I first joined Mensa, the high IQ society, when I was 23, and attended some of its local meetings. One of the society's aims is to provide a forum in which people with high IQs could meet and talk rationally about intellectual matters. To become a member one has to score in the top 2% in a monitored IQ test, which is not all that exclusive, given that over a million people in the UK could qualify.
I let my membership lapse, and only rejoined over a decade later when I returned to the UK. Many of the London meetings were quite ordinary affairs, with perhaps a dozen or so members meeting in the upstairs rooms of pubs to discuss current issues. At some of these meetings I befriended Victor Serebriakoff, its chairman, and Clive Sinclair, the inventor. I was asked by them to stand as Secretary with their backing, and was elected. Clive Sinclair became its chairman, with Victor moving up to the post of President of International Mensa, and the three of us acted in concert to improve the society.

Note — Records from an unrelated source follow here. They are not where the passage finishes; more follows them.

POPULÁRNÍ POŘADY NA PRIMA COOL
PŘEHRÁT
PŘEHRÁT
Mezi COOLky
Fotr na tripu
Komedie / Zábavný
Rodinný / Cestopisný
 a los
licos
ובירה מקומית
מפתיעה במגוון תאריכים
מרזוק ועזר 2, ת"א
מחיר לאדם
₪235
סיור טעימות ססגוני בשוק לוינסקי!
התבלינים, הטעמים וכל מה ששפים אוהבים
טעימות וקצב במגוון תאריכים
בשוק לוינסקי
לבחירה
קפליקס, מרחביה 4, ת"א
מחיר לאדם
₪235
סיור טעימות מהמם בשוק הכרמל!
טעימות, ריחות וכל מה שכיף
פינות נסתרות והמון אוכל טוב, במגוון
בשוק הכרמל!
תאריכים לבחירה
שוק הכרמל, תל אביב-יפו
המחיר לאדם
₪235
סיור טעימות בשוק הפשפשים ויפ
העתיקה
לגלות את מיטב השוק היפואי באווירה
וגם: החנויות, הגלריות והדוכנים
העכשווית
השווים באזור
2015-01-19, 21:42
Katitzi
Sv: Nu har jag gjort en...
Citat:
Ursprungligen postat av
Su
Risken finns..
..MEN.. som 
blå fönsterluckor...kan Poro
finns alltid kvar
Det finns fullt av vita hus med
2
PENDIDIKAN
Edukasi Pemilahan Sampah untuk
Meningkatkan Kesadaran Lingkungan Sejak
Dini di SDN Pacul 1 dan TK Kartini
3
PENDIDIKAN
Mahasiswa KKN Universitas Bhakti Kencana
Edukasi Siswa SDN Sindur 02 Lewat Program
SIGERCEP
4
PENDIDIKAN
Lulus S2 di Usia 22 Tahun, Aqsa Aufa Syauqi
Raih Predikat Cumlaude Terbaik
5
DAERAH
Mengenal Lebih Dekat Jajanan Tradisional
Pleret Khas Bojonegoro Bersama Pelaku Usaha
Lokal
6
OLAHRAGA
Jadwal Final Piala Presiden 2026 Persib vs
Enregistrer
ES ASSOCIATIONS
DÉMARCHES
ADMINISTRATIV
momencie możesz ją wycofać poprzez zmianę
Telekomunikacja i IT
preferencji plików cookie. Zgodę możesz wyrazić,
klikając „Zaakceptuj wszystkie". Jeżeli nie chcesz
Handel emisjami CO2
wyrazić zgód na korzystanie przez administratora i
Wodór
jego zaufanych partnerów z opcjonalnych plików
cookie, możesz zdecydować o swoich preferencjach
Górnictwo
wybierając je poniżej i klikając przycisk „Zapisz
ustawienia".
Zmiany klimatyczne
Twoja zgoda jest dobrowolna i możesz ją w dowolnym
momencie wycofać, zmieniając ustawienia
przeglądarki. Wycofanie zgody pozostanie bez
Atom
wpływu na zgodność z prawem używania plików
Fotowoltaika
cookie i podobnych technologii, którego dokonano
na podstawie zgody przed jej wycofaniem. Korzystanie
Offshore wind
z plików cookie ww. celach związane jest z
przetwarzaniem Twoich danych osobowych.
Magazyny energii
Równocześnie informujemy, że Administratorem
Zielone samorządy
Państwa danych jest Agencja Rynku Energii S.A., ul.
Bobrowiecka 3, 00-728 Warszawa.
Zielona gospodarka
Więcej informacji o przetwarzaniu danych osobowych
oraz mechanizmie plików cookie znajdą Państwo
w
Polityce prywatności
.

We introduced a colour magazine to replace the rather tatty "yellow pages" that announced club meetings. We staged upmarket events like black tie dinners, introduced a lecture series featuring well-known authors and academics, and staged a residential "Mensa at Cambridge" each year. We also recruited members by advertising Mensa tests in newspapers. Gradually the numbers increased. During the 13 years in which the three of us constituted its top officers, UK membership went from under 2,000 to just shy of 40,000.
I tried to leave the committee several times, but was persuaded to stay on and keep the team together. Finally I managed to leave because I contrived to be in the US at the time nominations had to be submitted. I thus left the committee, and allowed my membership to lapse shortly afterwards.